Massimo D’Alema ha rilasciato un’ampia intervista al Corriere della Sera, raccolta da Aldo Cazzullo, per dire che il PD, da lui fondato, con altri, non c’è più. Anzi, c’è già il Partito della Nazione, berlusconizzato, e quindi occorre lavorare per ricostruire il centrosinistra, dato che l’attuale governo è tutt’altro. Dal testo, si direbbe che D’Alema non è più nel PD. E lavora per mettere alle corde Renzi e accelerarne la crisi. Dice anche che un altro fondatore, Prodi, è anche lui in conflitto con il PD di Renzi. Vero, ma altri fondatori, invece, critici e non critici, restano nel PD: Veltroni, Reichlin, Fassino, Bersani, Vacca, Cuperlo, tutti ex comunisti, ma anche ex democristiani come Castagnetti e l’attuale ministro della Cultura, Franceschini, che è stato segretario del PD.

D’Alema dice il vero quando afferma che “sta crescendo un enorme malessere alla sinistra del Pd che si traduce in astensionismo, disaffezione, nuove liste, nuovi gruppi.” Dunque, c’è una diaspora e non un movimento in grado di costruire un’alternativa al partito di Renzi. Anche il tentativo, accarezzato da D’Alema, di vedere candidato a Roma l’ex ministro Bray, in contrapposizione a Giachetti, quando già si candida Fassina, conferma che siamo di fronte a una diaspora e che le candidature non servono a fare un sindaco degno di Roma, come dice D’Alema, ma solo a fare perdere Giachetti e soprattutto Renzi. Insomma, una guerriglia, non la guerra.

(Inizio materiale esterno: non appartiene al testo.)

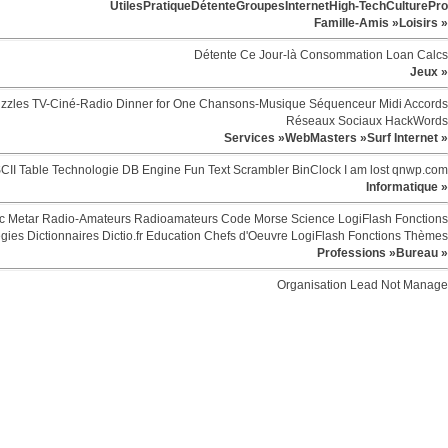
Utiles
Pratique
Détente
Groupes
Internet
High-Tech
Culture
Pro
Famille-Amis »
Loisirs »
Détente
Ce Jour-là
Consommation
Loan Calcs
Jeux »
zzles
TV-Ciné-Radio
Dinner for One
Chansons-Musique
Séquenceur Midi
Accords
Réseaux Sociaux
HackWords
Services »
WebMasters »
Surf Internet »
CII Table
Technologie
DB Engine
Fun
Text Scrambler
BinClock
I am lost
qnwp.com
Informatique »
c
Metar
Radio-Amateurs
Radioamateurs
Code Morse
Science
LogiFlash
Fonctions
egies
Dictionnaires
Dictio.fr
Education
Chefs d'Oeuvre
LogiFlash
Fonctions
Thèmes
Professions »
Bureau »
Organisation
Lead Not Manage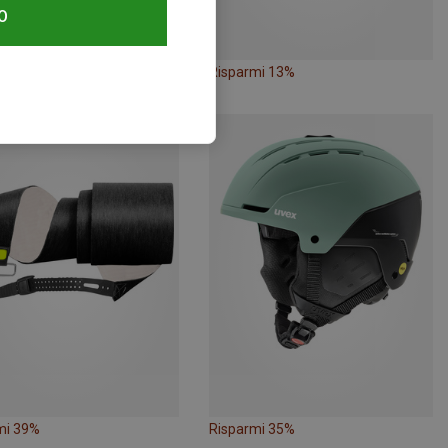
O
mi 18%
Risparmi 13%
mi 39%
Risparmi 35%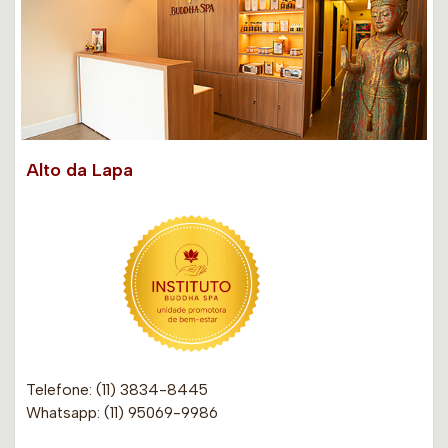
Alto da Lapa
Telefone: (11) 3834-8445
Whatsapp: (11) 95069-9986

Infatti, il tema vero è questo. È possibile, è fattibile, trasformare la diaspora in un partito che, come dice D’Alema, dovrebbe ricostruire il PD dei fondatori e il centrosinistra? Sui fondatori ho detto. Chi può oggi assumere la guida di questo processo? D’Alema ha una storia che non voglio qui rileggere, ma non è stato solo il fondatore del PD. È stato anche un personaggio che quando Renzi vinse le primarie e fece fuori Letta (anche lui fondatore del PD) non protestò, non si schierò, non avviò una lotta allora. La lotta per lui cominciò quando Renzi preferì la Mogherini all’ex ministro degli Esteri, nell’incarico europeo per la politica estera. Non è un attacco personale a D’Alema, ma voglio dire che nel PD, non da ora, l’intreccio tra lotta politica e incarichi di governo è stato troppo stretto, ed è difficile capire quando comincia la lotta politica e quando finisce una questione personale. Insomma, ho letto l’intervista di D’Alema con interesse (l’uomo è intelligente), e si potrebbe commentare a lungo. Ma l’ho letta anche come un segno della crisi della sinistra, di cui ancora non si vede lo sbocco. Ho detto “ancora” perché non dispero nel futuro.